> _Task to carry out_: Starting at the top of the entries below, write out each line up to and including the one containing "ring mcp: (531, 117)". Leave the pictures out.

——————————

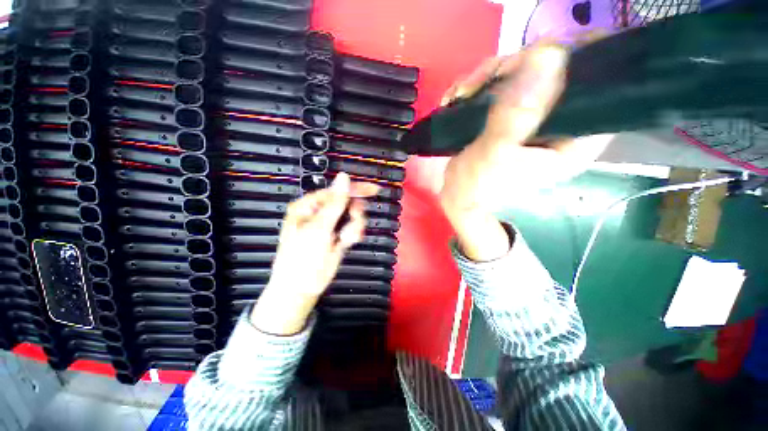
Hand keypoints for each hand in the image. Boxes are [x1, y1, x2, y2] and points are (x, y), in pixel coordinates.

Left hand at [250, 173, 377, 334]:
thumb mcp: (319, 228)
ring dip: (355, 225)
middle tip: (355, 221)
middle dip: (354, 213)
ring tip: (347, 238)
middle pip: (347, 202)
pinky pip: (353, 228)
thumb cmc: (303, 257)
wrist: (302, 288)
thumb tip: (344, 177)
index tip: (373, 190)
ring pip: (353, 216)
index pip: (336, 191)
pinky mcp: (339, 236)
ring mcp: (331, 225)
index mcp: (309, 206)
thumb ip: (335, 204)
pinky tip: (348, 242)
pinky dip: (354, 234)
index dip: (355, 189)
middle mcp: (320, 212)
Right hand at [439, 43, 611, 260]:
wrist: (457, 196)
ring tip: (460, 95)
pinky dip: (477, 86)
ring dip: (487, 77)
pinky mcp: (509, 115)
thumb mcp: (495, 153)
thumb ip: (518, 112)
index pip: (597, 84)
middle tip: (482, 81)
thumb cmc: (477, 185)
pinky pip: (500, 85)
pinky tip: (457, 98)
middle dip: (515, 67)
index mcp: (573, 137)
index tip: (542, 51)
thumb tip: (549, 53)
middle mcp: (557, 123)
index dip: (579, 56)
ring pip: (523, 73)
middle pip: (553, 70)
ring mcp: (531, 117)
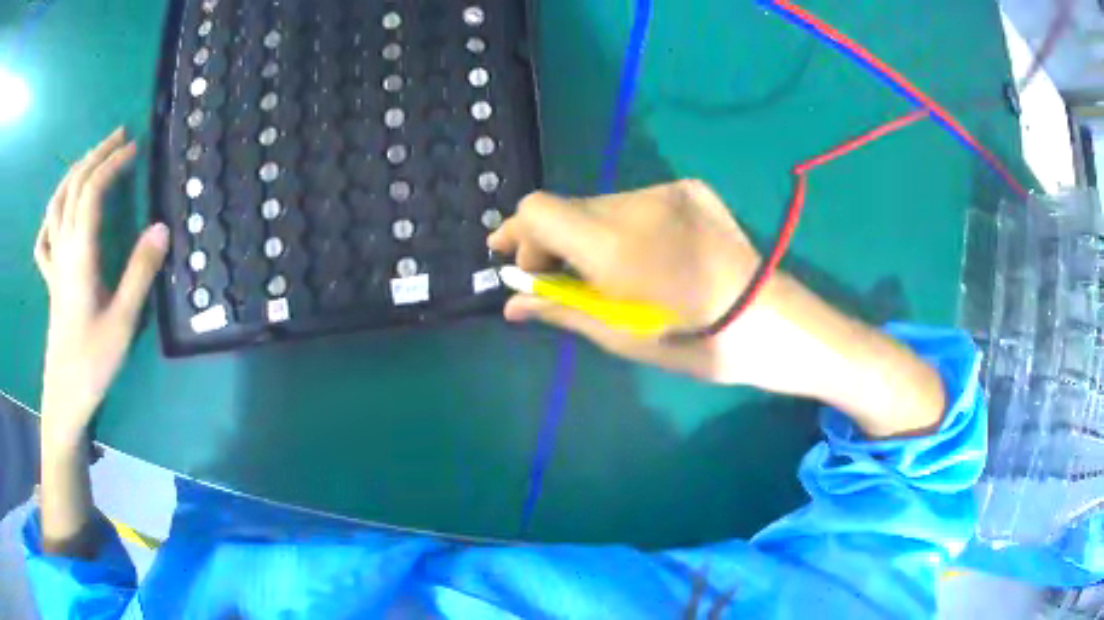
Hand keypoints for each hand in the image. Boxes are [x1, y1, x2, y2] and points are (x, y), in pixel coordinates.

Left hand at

——————————

> _Reply_:
Hand keypoints for each hand in the image. Boxes are [x1, y1, x2, y2] and points are (x, y), in pixel coordinates.

Left hand at [250, 173, 377, 334]:
thumb mcp: (319, 228)
ring dip: (355, 225)
middle tip: (355, 221)
middle dip: (354, 213)
ring tip: (347, 238)
middle pip: (347, 202)
pinky pip: (353, 228)
thumb cmc: (303, 257)
wrist: (302, 288)
thumb tip: (344, 177)
index tip: (373, 190)
ring pip: (353, 216)
index pip: (336, 191)
pinky mcp: (339, 236)
ring mcp: (331, 225)
index mcp: (309, 206)
thumb ip: (335, 204)
pinky tip: (348, 242)
pinky dip: (354, 234)
index dip: (355, 189)
middle mcp: (320, 212)
Right hand at [439, 43, 611, 260]:
wrist: (457, 196)
ring tip: (460, 95)
pinky dip: (477, 86)
ring dip: (487, 77)
pinky mcp: (509, 115)
thumb mcp: (495, 153)
thumb ip: (518, 112)
index pip: (597, 84)
middle tip: (482, 81)
thumb cmc: (477, 185)
pinky pip: (500, 85)
pinky tip: (457, 98)
middle dip: (515, 67)
index mcp: (573, 137)
index tip: (542, 51)
thumb tip: (549, 53)
middle mcp: (557, 123)
index dip: (579, 56)
ring pip: (523, 73)
middle pip: (553, 70)
ring mcp: (531, 117)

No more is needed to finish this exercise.